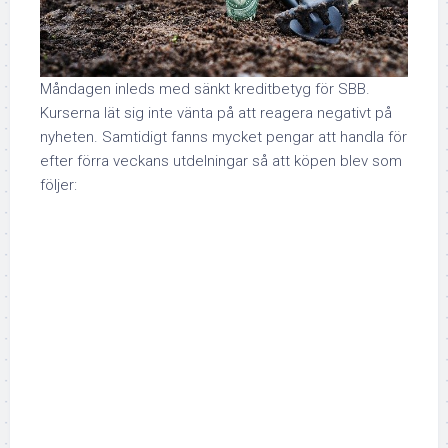
Måndagen inleds med sänkt kreditbetyg för SBB.
Kurserna lät sig inte vänta på att reagera negativt på
nyheten. Samtidigt fanns mycket pengar att handla för
efter förra veckans utdelningar så att köpen blev som
följer:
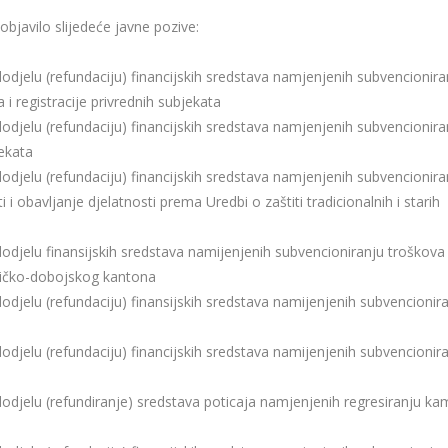
bjavilo slijedeće javne pozive:
 dodjelu (refundaciju) financijskih sredstava namjenjenih subvencionira
i registracije privrednih subjekata
 dodjelu (refundaciju) financijskih sredstava namjenjenih subvencionira
jekata
 dodjelu (refundaciju) financijskih sredstava namjenjenih subvencionira
 i obavljanje djelatnosti prema Uredbi o zaštiti tradicionalnih i starih
 dodjelu finansijskih sredstava namijenjenih subvencioniranju troškova
eničko-dobojskog kantona
 dodjelu (refundaciju) finansijskih sredstava namijenjenih subvencionir
 dodjelu (refundaciju) financijskih sredstava namijenjenih subvencionir
 dodjelu (refundiranje) sredstava poticaja namjenjenih regresiranju k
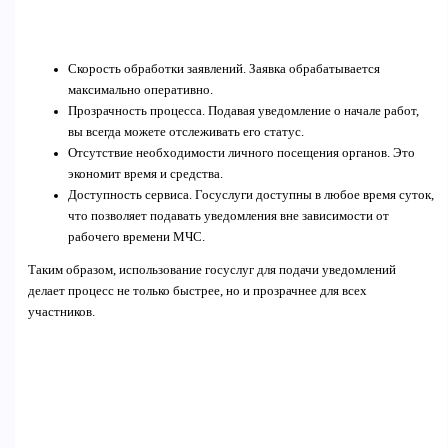
Скорость обработки заявлений. Заявка обрабатывается
максимально оперативно.
Прозрачность процесса. Подавая уведомление о начале работ,
вы всегда можете отслеживать его статус.
Отсутствие необходимости личного посещения органов. Это
экономит время и средства.
Доступность сервиса. Госуслуги доступны в любое время суток,
что позволяет подавать уведомления вне зависимости от
рабочего времени МЧС.
Таким образом, использование госуслуг для подачи уведомлений
делает процесс не только быстрее, но и прозрачнее для всех
участников.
━━━━━━━━━━
Written task: Leave the images behind and write out every entry exactly.

Solution to the exercise:
Måndagen inleds med sänkt kreditbetyg för SBB.
Kurserna lät sig inte vänta på att reagera negativt på
nyheten. Samtidigt fanns mycket pengar att handla för
efter förra veckans utdelningar så att köpen blev som
följer:
bjavilo slijedeće javne pozive:
 dodjelu (refundaciju) financijskih sredstava namjenjenih subvencionira
i registracije privrednih subjekata
 dodjelu (refundaciju) financijskih sredstava namjenjenih subvencionira
jekata
 dodjelu (refundaciju) financijskih sredstava namjenjenih subvencionira
 i obavljanje djelatnosti prema Uredbi o zaštiti tradicionalnih i starih
 dodjelu finansijskih sredstava namijenjenih subvencioniranju troškova
eničko-dobojskog kantona
 dodjelu (refundaciju) finansijskih sredstava namijenjenih subvencionir
 dodjelu (refundaciju) financijskih sredstava namijenjenih subvencionir
 dodjelu (refundiranje) sredstava poticaja namjenjenih regresiranju k
Скорость обработки заявлений. Заявка обрабатывается
максимально оперативно.
Прозрачность процесса. Подавая уведомление о начале работ,
вы всегда можете отслеживать его статус.
Отсутствие необходимости личного посещения органов. Это
экономит время и средства.
Доступность сервиса. Госуслуги доступны в любое время суток,
что позволяет подавать уведомления вне зависимости от
рабочего времени МЧС.
Таким образом, использование госуслуг для подачи уведомлений
делает процесс не только быстрее, но и прозрачнее для всех
участников.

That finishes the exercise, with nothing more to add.